En entrevue, Simon Bachand (« Stare », de son nom d'artiste) a affirmé qu'il aurait accepté de voir le temps et les intempéries faire leur œuvre, mais que la disparition de sa murale avait été douloureuse.
« Le fait qu'une petite partie soit encore visible à distance ne donne plus qu'une idée médiocre de la composition initiale, de son apparence globale et du jeu des couleurs et des formes qui en constituaient la structure et l'essence », a expliqué le juge Huppé.
Le festival Mural « peu respectueux »
La Cour du Québec a décidé que cet affront vaudrait une compensation de 2500 $ à Simon Bachand. Ce ne sera toutefois pas au promoteur immobilier de faire un chèque. C'est plutôt le festival Mural qui a fauté, a estimé le magistrat.
PHOTO OLIVIER JEAN, LA PRESSE
C'est le festival Mural, et non le propriétaire de l'immeuble, qui devra dédommager Simon Bachand.
Le contrat qui liait le propriétaire de l'immeuble et le festival Mural prévoyait simplement que la murale devait demeurer visible pendant 12 mois suivant sa réalisation. Ce contrat a été respecté. Les organisateurs avaient toutefois « l'obligation d'informer » M. Bachand de ces modalités avant qu'il ne réalise son œuvre.
« Il aurait alors incombé à M. Bachand de prendre lui-même la décision d'accepter de telles modalités, avec les risques qu'elles comportaient quant à la pérennité de sa murale, ou au contraire de refuser de réaliser son œuvre dans de telles conditions, a écrit le juge Luc Huppé. En raison du silence de Mural, M. Bachand a été privé de cette possibilité. Il est maintenant placé devant un fait accompli. »
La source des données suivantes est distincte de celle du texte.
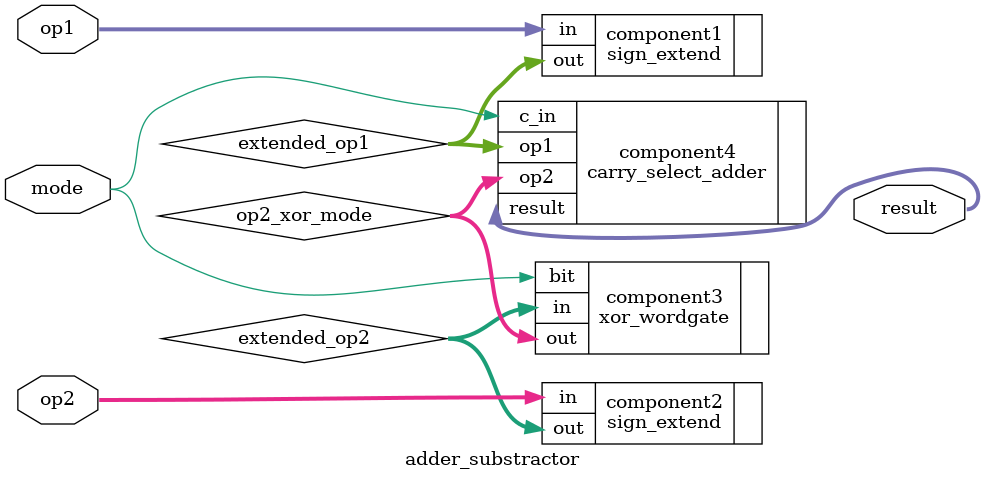
<source format=v>
module adder_substractor (op1, op2, mode, result);
  input [15 : 0] op1;
  wire signed [15 : 0] op1;
  input [15 : 0] op2;
  wire signed [15 : 0] op2;
  input mode;   // 0 - add: op1 + op2
  wire mode;    // 1 - sub: op1 - op2
  output [31 : 0] result;
  wire signed [31 : 0] result;
  
  wire [16 : 0] extended_op1;
  wire [16 : 0] extended_op2;
  
  sign_extend component1 (
    .in(op1),
    .out(extended_op1)
  );
  
  sign_extend component2 (
    .in(op2),
    .out(extended_op2)
  );
  
  wire [16 : 0] op2_xor_mode;
  
  xor_wordgate component3 (
    .in(extended_op2),
    .bit(mode),
    .out(op2_xor_mode)
  );
  
  carry_select_adder component4 (
    .op1(extended_op1),
    .op2(op2_xor_mode),
    .c_in(mode),
    .result(result)
  );
  
endmodule
</source>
« Mural a manqué de transparence dans ses discussions avec M. Bachand, continue la décision. Il était peu respectueux pour Mural de retenir les services de M. Bachand pour réaliser une murale qui, pour celui-ci, s'inscrivait dans la continuité d'une œuvre globale s'étalant sur plusieurs décennies et développée à l'échelle internationale, sans l'aviser préalablement du risque de destruction de cette murale à court terme. »
Le festival Mural n'a pas voulu commenter ce jugement.
« Une victoire », dit l'artiste
« Même si le montant est symbolique, c'est une victoire au niveau de la protection des œuvres extérieures pour les muralistes canadiens », a commenté Simon Bachand, en entrevue téléphonique.
À ma connaissance, c'est une première nationale qu'on fasse valoir des droits moraux pour un projet de murale.
L'artiste Simon Bachand
Un artiste a deux types de droits sur ses œuvres : des droits économiques (comme la reproduction, l'adaptation, etc.), qui peuvent être vendus, et des droits moraux, qui ne peuvent pas l'être, a expliqué en entrevue Me David Langis, qui se spécialise dans le droit des arts et du divertissement.
Les droits moraux comprennent notamment le droit de ne pas voir son œuvre être détruite ou le droit d'en revendiquer la paternité – même après sa vente. C'est ce droit qui a été violé en l'espèce.
« On peut comprendre la surprise de M. Bachand de voir son œuvre cachée par la construction d'un nouvel immeuble », a dit Me Langis, qui estime qu'il était « légitime pour l'artiste de faire valoir une violation de son droit moral ». La situation aurait peut-être été différente si l'œuvre avait été supprimée après 20 ans d'existence, a-t-il ajouté.